Artem Okulov secured Russia their first two medals of the 2018 International Weightlifting Federation World Championships by winning the men's 89 kilograms clean and jerk and total golds in Ashgabat ©IWF

Artem Okulov secured Russia their first two medals of the 2018 International Weightlifting Federation (IWF) World Championships here in Turkmenistan’s capital after coming out on top in the men’s 89 kilograms clean and jerk and total events today.

Russia was among nine nations - along with China, Kazakhstan, Ukraine, Armenia, Azerbaijan, Belarus, Moldova and Turkey - banned last year by the IWF for having multiple positives in the re-testing of doping samples from the 2008 and 2012 Olympic Games in Beijing and London. 

The country, which had already been suspended from Rio 2016, missed last year's IWF World Championships in Anaheim.

They had gone five days without picking up a single medal at this year’s event but now have two golds after Okulov, the 85kg world champion in 2015, won the clean and jerk with 206kg for an unrivalled total of 372kg.

He had earlier finished with an eighth-best 166kg in the snatch, won by Chile’s Arley Mendez Perez, the 85kg world champion in 2017, with 169kg.

The overall runner-up was Belarus’ Pavel Khadasevich with 371kg.

His total was matched by Georgia’s Revaz Davitadze but Khadasevich took the silver medal by virtue of the fact that he registered it first.

The Belarusian also finished second in the snatch with 169kg, while Colombia’s Jhor Esneider Moreno Torres came third with 168kg.

Armenia’s Hakob Mkrtchyan was Okulov’s nearest challenger in the clean and jerk, finishing one kilogram behind with 205kg.

Two failed attempts at 213kg, the last two of the whole competition, cost him gold medals in both the clean and jerk and total.

A good lift would have seen him move onto 373kg overall, bettering Okulov by a kilogram.

Instead, he finished seventh with a total of 365kg.  

The clean and jerk bronze medallist was Venezuela’s Keydomar Giovanni Vallenilla Sanchez with a junior world standard-breaking 204kg.

Davitadze finished the event with junior world standards in the snatch and total having managed 168kg and 371kg respectively.
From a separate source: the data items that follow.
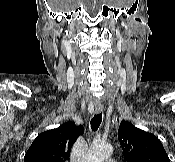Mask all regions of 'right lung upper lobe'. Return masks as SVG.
Wrapping results in <instances>:
<instances>
[{
	"label": "right lung upper lobe",
	"instance_id": "obj_1",
	"mask_svg": "<svg viewBox=\"0 0 175 162\" xmlns=\"http://www.w3.org/2000/svg\"><path fill=\"white\" fill-rule=\"evenodd\" d=\"M83 132V126L66 122L39 134L26 152L24 162H68L71 147Z\"/></svg>",
	"mask_w": 175,
	"mask_h": 162
}]
</instances>
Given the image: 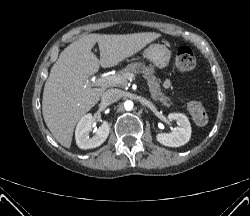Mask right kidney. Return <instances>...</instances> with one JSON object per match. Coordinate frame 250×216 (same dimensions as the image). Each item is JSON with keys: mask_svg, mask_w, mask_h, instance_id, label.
Here are the masks:
<instances>
[{"mask_svg": "<svg viewBox=\"0 0 250 216\" xmlns=\"http://www.w3.org/2000/svg\"><path fill=\"white\" fill-rule=\"evenodd\" d=\"M92 131V115H84L77 124L75 130L76 144L81 149H91L100 146L107 139L110 126L107 121H103L102 125L95 130V135L89 137Z\"/></svg>", "mask_w": 250, "mask_h": 216, "instance_id": "ca27d5eb", "label": "right kidney"}]
</instances>
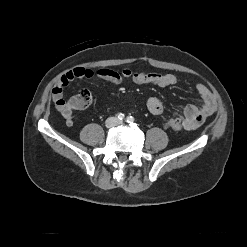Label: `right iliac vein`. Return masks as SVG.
<instances>
[{
	"instance_id": "obj_1",
	"label": "right iliac vein",
	"mask_w": 247,
	"mask_h": 247,
	"mask_svg": "<svg viewBox=\"0 0 247 247\" xmlns=\"http://www.w3.org/2000/svg\"><path fill=\"white\" fill-rule=\"evenodd\" d=\"M116 124V120L114 118H109L106 121V127L111 128Z\"/></svg>"
}]
</instances>
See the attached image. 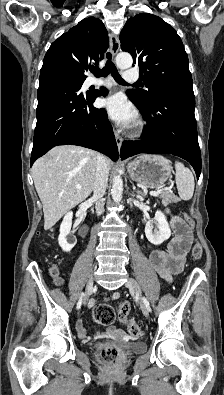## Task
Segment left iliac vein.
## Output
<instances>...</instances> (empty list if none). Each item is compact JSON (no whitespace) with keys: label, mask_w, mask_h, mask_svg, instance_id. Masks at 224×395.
Masks as SVG:
<instances>
[{"label":"left iliac vein","mask_w":224,"mask_h":395,"mask_svg":"<svg viewBox=\"0 0 224 395\" xmlns=\"http://www.w3.org/2000/svg\"><path fill=\"white\" fill-rule=\"evenodd\" d=\"M126 287L135 293V295L138 298V301H139V304H140V308H141L143 314L145 316H148L149 315V310H148V307L146 306V304H145V302L143 300L144 297L142 295V291H141V288H140L138 282L135 279L129 277L127 282H126Z\"/></svg>","instance_id":"left-iliac-vein-1"}]
</instances>
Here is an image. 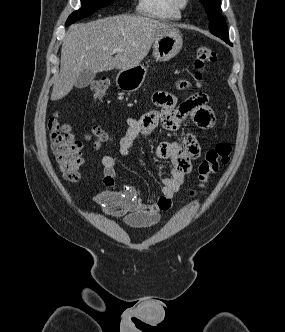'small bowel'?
<instances>
[{"label": "small bowel", "instance_id": "1", "mask_svg": "<svg viewBox=\"0 0 285 332\" xmlns=\"http://www.w3.org/2000/svg\"><path fill=\"white\" fill-rule=\"evenodd\" d=\"M186 81H180L178 87H186ZM158 106L155 113L149 112L139 118H128L126 131L119 141V153L127 156L138 137H147L156 126H164L167 130L179 128L187 120L202 129H210L215 125V114L207 104L205 94H196L182 104L178 96L165 91L153 95ZM171 122V123H169ZM201 154L198 139L187 134L182 142H163L157 147V156L167 159L169 164L160 166L158 175L161 183L160 195L143 201L138 189L126 184L121 191L114 188L120 182L116 173V161L111 155L102 157L105 190L93 194V201L101 210L110 216L123 217L124 221L137 227H148L156 224L164 211L171 208L172 200L184 185L186 175L191 170L192 161Z\"/></svg>", "mask_w": 285, "mask_h": 332}]
</instances>
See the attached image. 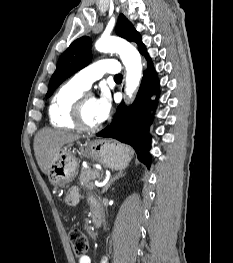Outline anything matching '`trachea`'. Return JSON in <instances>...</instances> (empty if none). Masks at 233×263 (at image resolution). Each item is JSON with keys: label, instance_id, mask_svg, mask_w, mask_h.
Segmentation results:
<instances>
[{"label": "trachea", "instance_id": "3493384b", "mask_svg": "<svg viewBox=\"0 0 233 263\" xmlns=\"http://www.w3.org/2000/svg\"><path fill=\"white\" fill-rule=\"evenodd\" d=\"M114 79H115L116 81H121V80H122V75H121V74H118V75H116V76L114 77Z\"/></svg>", "mask_w": 233, "mask_h": 263}]
</instances>
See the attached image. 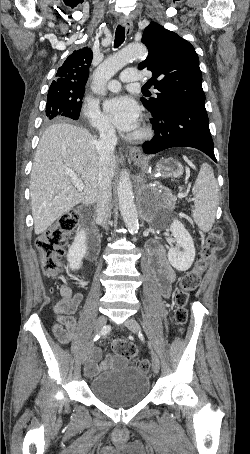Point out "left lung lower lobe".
Segmentation results:
<instances>
[{"label": "left lung lower lobe", "instance_id": "0a47b994", "mask_svg": "<svg viewBox=\"0 0 250 454\" xmlns=\"http://www.w3.org/2000/svg\"><path fill=\"white\" fill-rule=\"evenodd\" d=\"M151 124L155 135L142 146L146 154H155L171 147H193L217 162L205 103L168 106L153 115Z\"/></svg>", "mask_w": 250, "mask_h": 454}]
</instances>
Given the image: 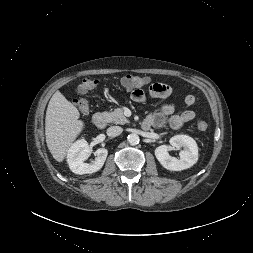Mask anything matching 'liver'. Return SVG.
<instances>
[{"label":"liver","mask_w":253,"mask_h":253,"mask_svg":"<svg viewBox=\"0 0 253 253\" xmlns=\"http://www.w3.org/2000/svg\"><path fill=\"white\" fill-rule=\"evenodd\" d=\"M78 109L60 91L51 97L45 118L46 143L53 158L62 162L85 127Z\"/></svg>","instance_id":"1"}]
</instances>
China's Zhang Wangli managed world standards in the clean and jerk and total on her way to securing all three gold medals at the IWF World Championships in the women's 71kg event ©IWF
China's Zhang Wangli managed world standards in the clean and jerk and total on her way to securing all three gold medals at the IWF World Championships in the women's 71kg event ©IWF

His final clean and jerk lift at 203kg was also a junior world standard before Vallenilla Sanchez bettered it with his 204kg.

The 2018 World Championships are the first event to be held since the re-structuring of the IWF’s weight classes, nullifying earlier records.

It is for this reason that the term "world standard" is being used as oppose to "world record".

Earlier, China’s Zhang Wangli set world standards in the clean and jerk and total on her way to claiming all three gold medals in the women’s 71kg category.

Having won the snatch with 152kg, the 22-year-old begun the clean and jerk with a lift of 140kg that proved to be enough in itself for overall victory.

She then managed a world standard-breaking 148kg for a world standard-breaking total of 263kg and then improved her records to 152kg and 267kg respectively.

"I came here to set world records and win the World Championships," Zhang said.

"I got everything I wanted."

Egypt’s Sara Samir Elsayed Mohamed Ahmed, the Rio 2016 bronze medallist and reigning junior world champion at 69kg, finished second in the total with a world junior-standard-breaking 252kg.

Her best lift in the snatch, 111kg, and her two lifts in the clean and jerk, 136kg and 141kg, were also junior world standards.

Ahmed came third in the snatch, a kilogram short of Kazakh silver medallist Nadezda Likhacheva’s 112kg, and second in the clean and jerk, finishing ahead of 2017 world bronze medallist Martha Ann Rogers who secured the United States’ first medal of these World Championships with 133kg.

Rounding out the overall podium was Likhacheva with 242kg.

Action in Ashgabat is due to continue tomorrow where medals be will be awarded in the men's 96kg and women's 76kg categories.